### MATERIAL TO PROCESS
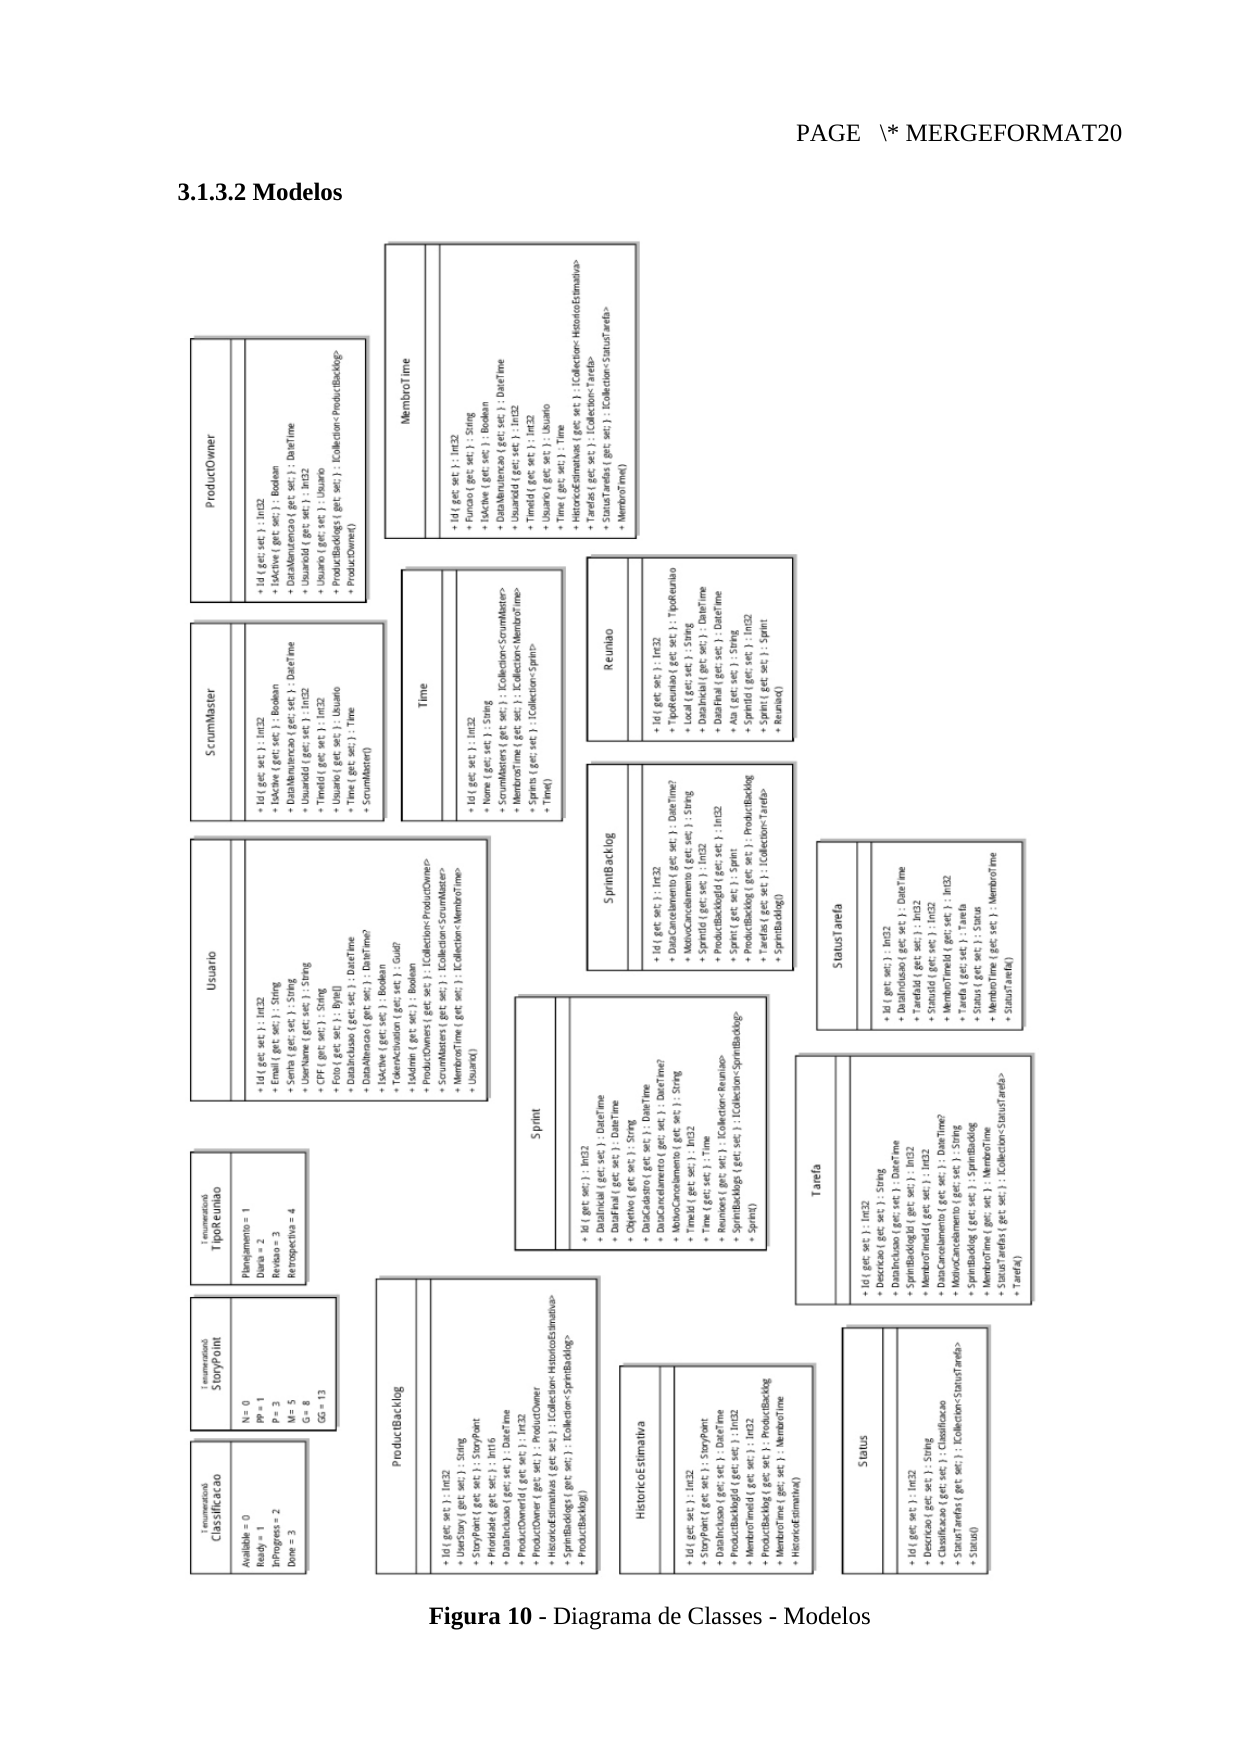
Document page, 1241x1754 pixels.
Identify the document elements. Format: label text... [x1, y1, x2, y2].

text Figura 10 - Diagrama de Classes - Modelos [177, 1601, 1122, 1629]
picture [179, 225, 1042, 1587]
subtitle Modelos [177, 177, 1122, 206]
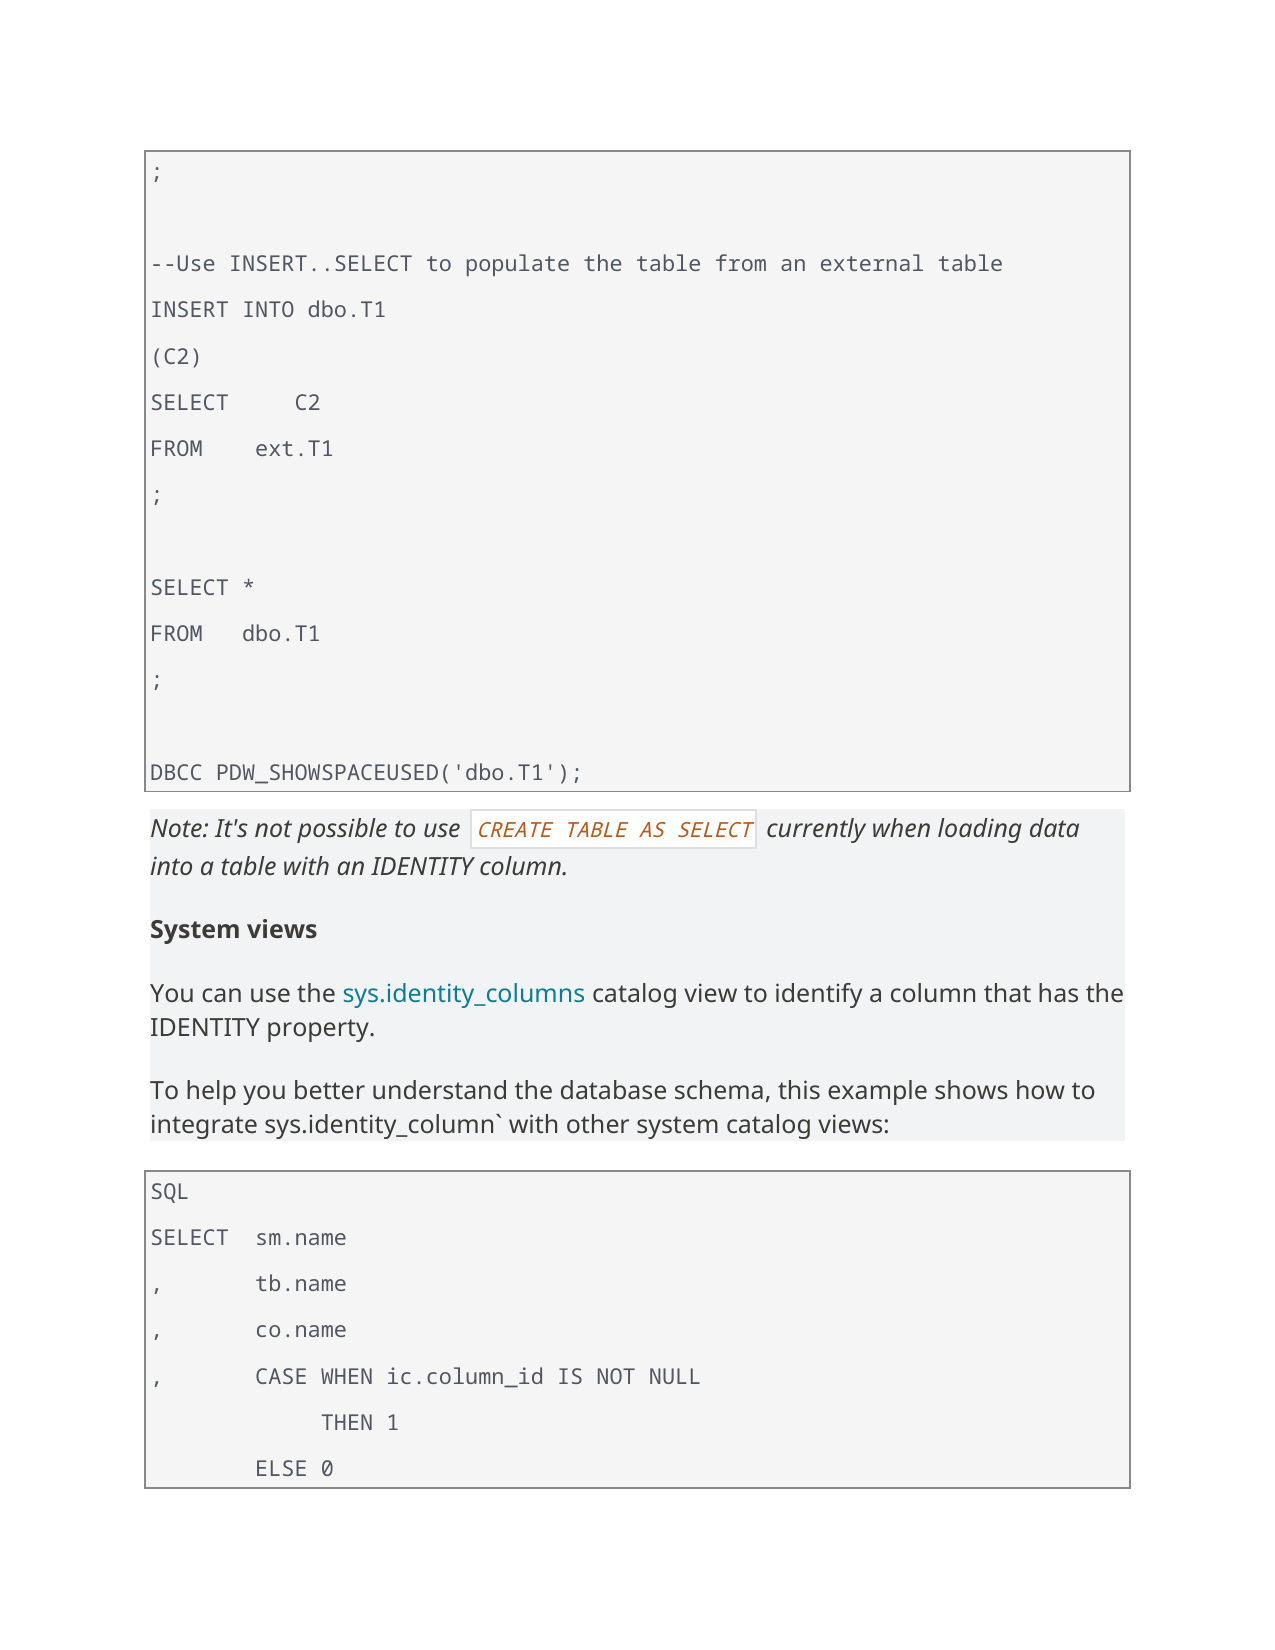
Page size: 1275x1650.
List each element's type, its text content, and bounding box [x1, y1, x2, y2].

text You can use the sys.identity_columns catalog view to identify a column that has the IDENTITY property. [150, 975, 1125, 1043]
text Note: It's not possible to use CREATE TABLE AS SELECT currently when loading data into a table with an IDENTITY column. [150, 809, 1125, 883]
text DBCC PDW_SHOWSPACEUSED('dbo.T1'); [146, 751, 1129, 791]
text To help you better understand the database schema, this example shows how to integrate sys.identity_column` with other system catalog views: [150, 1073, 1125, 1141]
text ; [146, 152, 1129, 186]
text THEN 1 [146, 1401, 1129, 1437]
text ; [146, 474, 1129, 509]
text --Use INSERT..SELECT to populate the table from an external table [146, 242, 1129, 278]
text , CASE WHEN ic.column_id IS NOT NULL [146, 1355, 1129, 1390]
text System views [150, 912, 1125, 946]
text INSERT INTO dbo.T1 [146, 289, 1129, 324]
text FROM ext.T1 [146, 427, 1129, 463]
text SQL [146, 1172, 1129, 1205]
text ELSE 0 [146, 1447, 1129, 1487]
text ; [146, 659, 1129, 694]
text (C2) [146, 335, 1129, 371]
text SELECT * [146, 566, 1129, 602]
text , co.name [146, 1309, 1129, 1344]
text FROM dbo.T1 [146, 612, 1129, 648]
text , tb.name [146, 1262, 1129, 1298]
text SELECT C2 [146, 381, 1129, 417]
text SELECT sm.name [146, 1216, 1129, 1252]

### TASK DESCRIPTION
So that the copy stays exact, reproduce each record word for word and leave its images out.

### RESPONSE TO THE TASK
Document page, 1241x1754 pixels.
Identify the document elements. Format: label text... [x1, y1, x2, y2].

text Figura 10 - Diagrama de Classes - Modelos [177, 1601, 1122, 1629]
picture [179, 225, 1042, 1587]
subtitle Modelos [177, 177, 1122, 206]
Page size: 1275x1650.
List each element's type, its text content, and bounding box [x1, y1, x2, y2].

text You can use the sys.identity_columns catalog view to identify a column that has the IDENTITY property. [150, 975, 1125, 1043]
text Note: It's not possible to use CREATE TABLE AS SELECT currently when loading data into a table with an IDENTITY column. [150, 809, 1125, 883]
text DBCC PDW_SHOWSPACEUSED('dbo.T1'); [146, 751, 1129, 791]
text To help you better understand the database schema, this example shows how to integrate sys.identity_column` with other system catalog views: [150, 1073, 1125, 1141]
text ; [146, 152, 1129, 186]
text THEN 1 [146, 1401, 1129, 1437]
text ; [146, 474, 1129, 509]
text --Use INSERT..SELECT to populate the table from an external table [146, 242, 1129, 278]
text , CASE WHEN ic.column_id IS NOT NULL [146, 1355, 1129, 1390]
text System views [150, 912, 1125, 946]
text INSERT INTO dbo.T1 [146, 289, 1129, 324]
text FROM ext.T1 [146, 427, 1129, 463]
text SQL [146, 1172, 1129, 1205]
text ELSE 0 [146, 1447, 1129, 1487]
text ; [146, 659, 1129, 694]
text (C2) [146, 335, 1129, 371]
text SELECT * [146, 566, 1129, 602]
text , co.name [146, 1309, 1129, 1344]
text FROM dbo.T1 [146, 612, 1129, 648]
text , tb.name [146, 1262, 1129, 1298]
text SELECT C2 [146, 381, 1129, 417]
text SELECT sm.name [146, 1216, 1129, 1252]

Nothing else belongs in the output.